Joe Biden has regularly gotten himself into trouble when he goes off-script. He did it again last weekend when the U.S. president called for what sounded very much like the ouster of Russia’s Vladimir Putin.
Speaking in Poland during a European visit designed to affirm the West’s united resolve against Russia’s invasion of Ukraine, Biden ad-libbed about Putin, “For God’s sake, this man cannot remain in power.”
Those words may only reinforce the Russian president’s paranoia. Putin conflates his own interests with those of his country, so he is inclined to take any words calling for his removal as also being a threat to Russia.
Almost as soon as the words came out of Biden’s mouth, members of his administration scrambled to reframe them, saying that regime change in Russia is not what Biden meant and is not the nation’s foreign policy. Biden himself later muddled things further, trying to distinguish between his personal outrage at Putin and American foreign policy that he is expected to set and articulate.
What Putin has done in Ukraine is reprehensible. In order to try to force a free and democratic nation back into the Russian fold, he has indiscriminately attacked civilian targets as well as military ones. He is a villain, but he’s a villain with whom the U.S. and the rest of the Western allies have to deal.
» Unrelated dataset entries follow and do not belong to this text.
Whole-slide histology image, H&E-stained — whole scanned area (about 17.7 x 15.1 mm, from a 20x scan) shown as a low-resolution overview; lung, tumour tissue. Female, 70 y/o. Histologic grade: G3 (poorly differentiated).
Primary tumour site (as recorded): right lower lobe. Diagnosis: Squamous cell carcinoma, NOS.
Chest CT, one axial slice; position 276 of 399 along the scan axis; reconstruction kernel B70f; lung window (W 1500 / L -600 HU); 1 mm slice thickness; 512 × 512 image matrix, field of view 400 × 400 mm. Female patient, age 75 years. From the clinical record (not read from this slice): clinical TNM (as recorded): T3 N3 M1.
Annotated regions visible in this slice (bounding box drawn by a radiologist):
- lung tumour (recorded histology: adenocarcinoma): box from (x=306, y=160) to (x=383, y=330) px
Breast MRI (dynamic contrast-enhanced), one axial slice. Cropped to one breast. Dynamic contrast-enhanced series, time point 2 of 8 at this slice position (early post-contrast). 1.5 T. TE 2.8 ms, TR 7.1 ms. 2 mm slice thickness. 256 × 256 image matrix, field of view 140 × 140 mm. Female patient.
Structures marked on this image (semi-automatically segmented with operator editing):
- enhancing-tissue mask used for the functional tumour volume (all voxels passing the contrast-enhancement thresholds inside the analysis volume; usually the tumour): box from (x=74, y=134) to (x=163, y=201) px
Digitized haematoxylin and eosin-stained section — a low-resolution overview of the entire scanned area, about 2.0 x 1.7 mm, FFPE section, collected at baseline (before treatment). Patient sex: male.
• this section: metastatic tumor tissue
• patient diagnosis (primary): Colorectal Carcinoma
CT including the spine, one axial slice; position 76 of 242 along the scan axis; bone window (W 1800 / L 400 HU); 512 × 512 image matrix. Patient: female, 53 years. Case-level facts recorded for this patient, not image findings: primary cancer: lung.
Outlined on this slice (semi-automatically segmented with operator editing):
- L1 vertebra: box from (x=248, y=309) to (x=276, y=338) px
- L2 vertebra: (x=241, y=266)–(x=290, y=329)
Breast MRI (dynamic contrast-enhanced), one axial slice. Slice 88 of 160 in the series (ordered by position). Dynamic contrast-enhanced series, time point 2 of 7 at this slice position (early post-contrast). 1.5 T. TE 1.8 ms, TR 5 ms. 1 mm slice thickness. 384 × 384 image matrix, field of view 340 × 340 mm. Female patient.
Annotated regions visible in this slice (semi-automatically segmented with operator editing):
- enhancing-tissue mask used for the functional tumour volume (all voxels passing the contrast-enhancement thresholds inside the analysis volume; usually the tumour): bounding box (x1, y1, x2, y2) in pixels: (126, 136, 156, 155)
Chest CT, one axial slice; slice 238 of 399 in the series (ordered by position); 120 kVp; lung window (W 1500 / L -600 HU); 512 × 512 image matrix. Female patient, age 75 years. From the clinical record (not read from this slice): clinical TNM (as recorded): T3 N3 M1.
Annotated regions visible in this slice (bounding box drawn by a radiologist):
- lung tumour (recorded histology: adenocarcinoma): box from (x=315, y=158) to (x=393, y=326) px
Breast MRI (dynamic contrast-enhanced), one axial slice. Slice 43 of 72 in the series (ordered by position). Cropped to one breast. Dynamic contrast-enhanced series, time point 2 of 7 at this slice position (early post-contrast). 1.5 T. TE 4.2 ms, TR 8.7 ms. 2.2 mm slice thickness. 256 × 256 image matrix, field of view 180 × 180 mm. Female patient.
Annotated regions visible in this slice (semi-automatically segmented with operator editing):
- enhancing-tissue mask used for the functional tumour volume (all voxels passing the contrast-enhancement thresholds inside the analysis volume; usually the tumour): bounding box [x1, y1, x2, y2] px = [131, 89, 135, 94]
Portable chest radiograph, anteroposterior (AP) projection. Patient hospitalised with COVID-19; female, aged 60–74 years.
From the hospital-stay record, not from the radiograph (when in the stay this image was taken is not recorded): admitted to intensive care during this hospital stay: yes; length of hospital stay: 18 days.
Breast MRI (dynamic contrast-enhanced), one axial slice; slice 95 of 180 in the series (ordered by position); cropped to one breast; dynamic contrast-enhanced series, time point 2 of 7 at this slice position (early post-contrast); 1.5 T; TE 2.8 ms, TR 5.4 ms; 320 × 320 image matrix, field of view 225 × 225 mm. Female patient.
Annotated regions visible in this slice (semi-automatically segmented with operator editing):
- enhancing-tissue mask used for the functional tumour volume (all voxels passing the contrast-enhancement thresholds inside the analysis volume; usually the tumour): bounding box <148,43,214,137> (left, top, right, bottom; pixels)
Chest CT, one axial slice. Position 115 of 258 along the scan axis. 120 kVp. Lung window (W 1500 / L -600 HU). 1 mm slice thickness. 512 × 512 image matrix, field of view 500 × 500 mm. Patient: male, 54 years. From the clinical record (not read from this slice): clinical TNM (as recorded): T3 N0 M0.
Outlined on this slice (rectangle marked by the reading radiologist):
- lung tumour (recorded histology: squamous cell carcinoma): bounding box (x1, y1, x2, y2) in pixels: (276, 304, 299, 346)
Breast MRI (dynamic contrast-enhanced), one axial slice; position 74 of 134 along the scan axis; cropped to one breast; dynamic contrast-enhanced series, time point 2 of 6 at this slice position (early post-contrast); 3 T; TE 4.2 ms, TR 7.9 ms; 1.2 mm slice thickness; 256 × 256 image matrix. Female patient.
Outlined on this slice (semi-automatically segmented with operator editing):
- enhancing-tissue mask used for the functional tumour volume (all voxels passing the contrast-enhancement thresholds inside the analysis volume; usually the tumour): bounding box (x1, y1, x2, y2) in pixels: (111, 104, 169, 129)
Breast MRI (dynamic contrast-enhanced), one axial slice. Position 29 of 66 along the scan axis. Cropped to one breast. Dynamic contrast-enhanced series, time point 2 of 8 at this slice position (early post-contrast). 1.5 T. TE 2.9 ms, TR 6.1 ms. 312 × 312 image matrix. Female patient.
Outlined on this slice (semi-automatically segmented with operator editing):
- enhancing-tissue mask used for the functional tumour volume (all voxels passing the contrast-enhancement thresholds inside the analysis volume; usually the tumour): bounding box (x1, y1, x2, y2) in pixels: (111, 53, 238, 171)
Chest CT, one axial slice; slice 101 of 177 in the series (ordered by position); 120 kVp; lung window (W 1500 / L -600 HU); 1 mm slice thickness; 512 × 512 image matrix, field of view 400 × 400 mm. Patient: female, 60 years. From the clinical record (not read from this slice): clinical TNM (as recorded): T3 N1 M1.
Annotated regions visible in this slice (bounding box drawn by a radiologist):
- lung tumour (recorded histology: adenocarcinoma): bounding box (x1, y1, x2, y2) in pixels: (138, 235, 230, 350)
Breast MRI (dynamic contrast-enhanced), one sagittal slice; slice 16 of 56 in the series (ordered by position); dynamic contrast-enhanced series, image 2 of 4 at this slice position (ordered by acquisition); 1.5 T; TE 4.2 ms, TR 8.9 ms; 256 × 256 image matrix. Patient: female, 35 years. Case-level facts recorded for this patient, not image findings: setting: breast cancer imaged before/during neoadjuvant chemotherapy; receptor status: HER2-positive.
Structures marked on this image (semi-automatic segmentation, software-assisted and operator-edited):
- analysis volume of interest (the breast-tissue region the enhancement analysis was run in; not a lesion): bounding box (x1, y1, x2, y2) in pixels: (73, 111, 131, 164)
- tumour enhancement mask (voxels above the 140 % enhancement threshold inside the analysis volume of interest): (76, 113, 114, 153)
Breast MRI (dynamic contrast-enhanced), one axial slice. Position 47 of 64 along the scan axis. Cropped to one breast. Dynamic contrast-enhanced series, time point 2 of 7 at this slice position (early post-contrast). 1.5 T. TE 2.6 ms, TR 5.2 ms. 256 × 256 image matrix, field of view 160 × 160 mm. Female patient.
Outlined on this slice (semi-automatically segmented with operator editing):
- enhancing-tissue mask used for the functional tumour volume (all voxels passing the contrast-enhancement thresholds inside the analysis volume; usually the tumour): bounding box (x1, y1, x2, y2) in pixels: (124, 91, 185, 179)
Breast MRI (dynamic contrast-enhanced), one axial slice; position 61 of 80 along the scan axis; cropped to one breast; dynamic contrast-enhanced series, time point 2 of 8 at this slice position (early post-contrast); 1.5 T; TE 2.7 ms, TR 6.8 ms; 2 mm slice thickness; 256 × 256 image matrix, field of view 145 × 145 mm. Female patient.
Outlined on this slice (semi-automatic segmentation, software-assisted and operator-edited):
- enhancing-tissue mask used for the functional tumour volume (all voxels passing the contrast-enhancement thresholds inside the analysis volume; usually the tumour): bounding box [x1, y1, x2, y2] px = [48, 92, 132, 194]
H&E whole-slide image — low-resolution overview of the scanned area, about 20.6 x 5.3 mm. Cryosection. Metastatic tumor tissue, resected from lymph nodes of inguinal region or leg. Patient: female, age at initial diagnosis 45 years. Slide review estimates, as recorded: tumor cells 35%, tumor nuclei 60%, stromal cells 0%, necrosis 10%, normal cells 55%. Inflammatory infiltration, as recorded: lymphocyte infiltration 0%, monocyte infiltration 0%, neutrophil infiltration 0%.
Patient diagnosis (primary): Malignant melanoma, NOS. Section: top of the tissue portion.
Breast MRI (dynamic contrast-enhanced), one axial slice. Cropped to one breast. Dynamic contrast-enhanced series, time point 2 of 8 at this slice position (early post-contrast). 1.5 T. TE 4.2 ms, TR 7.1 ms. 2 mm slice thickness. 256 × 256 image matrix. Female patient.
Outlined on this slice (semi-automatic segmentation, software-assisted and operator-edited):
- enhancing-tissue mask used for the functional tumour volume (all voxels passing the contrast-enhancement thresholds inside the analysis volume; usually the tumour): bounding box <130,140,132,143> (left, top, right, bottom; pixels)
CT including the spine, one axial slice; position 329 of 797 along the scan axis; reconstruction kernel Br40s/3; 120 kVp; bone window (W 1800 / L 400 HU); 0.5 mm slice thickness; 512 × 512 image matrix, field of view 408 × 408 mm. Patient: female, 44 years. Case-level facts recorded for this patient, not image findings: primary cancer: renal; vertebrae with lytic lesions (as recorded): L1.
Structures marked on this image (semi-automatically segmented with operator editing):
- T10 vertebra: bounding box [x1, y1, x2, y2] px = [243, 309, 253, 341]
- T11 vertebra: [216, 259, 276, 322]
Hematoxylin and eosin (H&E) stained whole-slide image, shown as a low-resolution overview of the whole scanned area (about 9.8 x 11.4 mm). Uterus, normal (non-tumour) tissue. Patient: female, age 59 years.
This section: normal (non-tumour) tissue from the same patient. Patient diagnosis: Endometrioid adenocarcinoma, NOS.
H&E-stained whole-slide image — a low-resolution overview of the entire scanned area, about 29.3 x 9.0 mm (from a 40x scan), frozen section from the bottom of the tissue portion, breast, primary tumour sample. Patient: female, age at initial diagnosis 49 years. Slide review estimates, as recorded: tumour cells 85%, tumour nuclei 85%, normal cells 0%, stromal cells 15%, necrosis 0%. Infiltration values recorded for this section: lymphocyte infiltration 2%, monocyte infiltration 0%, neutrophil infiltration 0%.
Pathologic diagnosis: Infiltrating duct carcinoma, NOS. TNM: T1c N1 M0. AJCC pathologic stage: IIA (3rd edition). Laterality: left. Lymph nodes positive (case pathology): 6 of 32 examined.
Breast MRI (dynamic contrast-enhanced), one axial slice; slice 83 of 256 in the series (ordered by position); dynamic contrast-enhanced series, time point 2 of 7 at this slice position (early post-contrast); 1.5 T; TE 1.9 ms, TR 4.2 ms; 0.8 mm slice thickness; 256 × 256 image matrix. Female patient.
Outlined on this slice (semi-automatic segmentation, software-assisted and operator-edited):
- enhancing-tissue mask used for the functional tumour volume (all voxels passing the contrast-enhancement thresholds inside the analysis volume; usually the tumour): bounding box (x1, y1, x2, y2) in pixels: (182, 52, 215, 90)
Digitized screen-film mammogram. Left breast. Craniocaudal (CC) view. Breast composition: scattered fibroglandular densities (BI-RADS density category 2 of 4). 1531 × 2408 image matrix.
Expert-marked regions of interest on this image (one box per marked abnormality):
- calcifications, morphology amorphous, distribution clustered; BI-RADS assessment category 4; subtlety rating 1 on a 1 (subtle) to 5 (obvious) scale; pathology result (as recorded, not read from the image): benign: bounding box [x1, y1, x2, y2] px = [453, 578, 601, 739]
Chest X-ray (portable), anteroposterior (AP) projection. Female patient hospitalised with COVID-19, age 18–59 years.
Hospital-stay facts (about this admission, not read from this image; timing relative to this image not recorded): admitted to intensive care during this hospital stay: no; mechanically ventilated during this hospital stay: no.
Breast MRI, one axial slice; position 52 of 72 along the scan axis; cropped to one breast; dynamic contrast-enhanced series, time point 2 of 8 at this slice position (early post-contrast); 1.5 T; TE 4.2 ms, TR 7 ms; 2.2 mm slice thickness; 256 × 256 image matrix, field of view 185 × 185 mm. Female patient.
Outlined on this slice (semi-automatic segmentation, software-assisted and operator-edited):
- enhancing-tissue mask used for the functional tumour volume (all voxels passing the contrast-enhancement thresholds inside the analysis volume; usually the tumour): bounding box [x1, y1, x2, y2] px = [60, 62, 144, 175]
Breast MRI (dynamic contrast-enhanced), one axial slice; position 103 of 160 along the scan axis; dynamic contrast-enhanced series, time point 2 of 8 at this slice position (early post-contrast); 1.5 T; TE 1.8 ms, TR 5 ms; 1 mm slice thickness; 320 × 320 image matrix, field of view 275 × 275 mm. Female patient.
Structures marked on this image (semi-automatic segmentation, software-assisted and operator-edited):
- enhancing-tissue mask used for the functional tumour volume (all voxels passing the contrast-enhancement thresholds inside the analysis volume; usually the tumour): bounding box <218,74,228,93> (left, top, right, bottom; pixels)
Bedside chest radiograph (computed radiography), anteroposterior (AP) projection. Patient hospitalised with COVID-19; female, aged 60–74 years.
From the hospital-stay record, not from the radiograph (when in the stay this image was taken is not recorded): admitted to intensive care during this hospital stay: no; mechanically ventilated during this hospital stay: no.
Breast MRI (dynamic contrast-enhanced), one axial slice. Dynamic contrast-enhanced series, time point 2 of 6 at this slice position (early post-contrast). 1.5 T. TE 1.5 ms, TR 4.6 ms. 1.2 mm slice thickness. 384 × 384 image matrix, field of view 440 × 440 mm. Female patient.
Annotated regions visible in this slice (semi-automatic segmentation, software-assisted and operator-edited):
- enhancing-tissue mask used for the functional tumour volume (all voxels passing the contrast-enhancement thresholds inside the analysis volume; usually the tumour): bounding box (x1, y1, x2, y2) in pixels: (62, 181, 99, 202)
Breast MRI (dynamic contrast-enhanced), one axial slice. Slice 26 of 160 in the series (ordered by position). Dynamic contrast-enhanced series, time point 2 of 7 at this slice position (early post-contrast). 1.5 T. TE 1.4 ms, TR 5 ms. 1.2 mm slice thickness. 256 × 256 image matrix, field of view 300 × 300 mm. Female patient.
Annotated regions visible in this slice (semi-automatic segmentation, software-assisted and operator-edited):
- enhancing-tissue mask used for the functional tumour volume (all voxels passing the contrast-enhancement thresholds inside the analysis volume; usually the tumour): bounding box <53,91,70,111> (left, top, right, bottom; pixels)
The U.S. objective is to de-escalate the war in Ukraine and help steer the conflict toward a settlement that both sides can accept. Ukraine’s brave resistance against Russia’s overwhelming military superiority is part of the equation. But so is giving Putin an exit strategy that he can take without threatening his hold on power in Russia.
If Putin feels like he has nothing to lose, the consequences could be grave, not only for Ukraine but for the world. Putin has at his disposal a nuclear arsenal that could destroy the world many times over. He has already so much as threatened to use it if the West blocks his ambitions.
To assure that threat remains an empty one, it would help if Biden were to choose his words more carefully.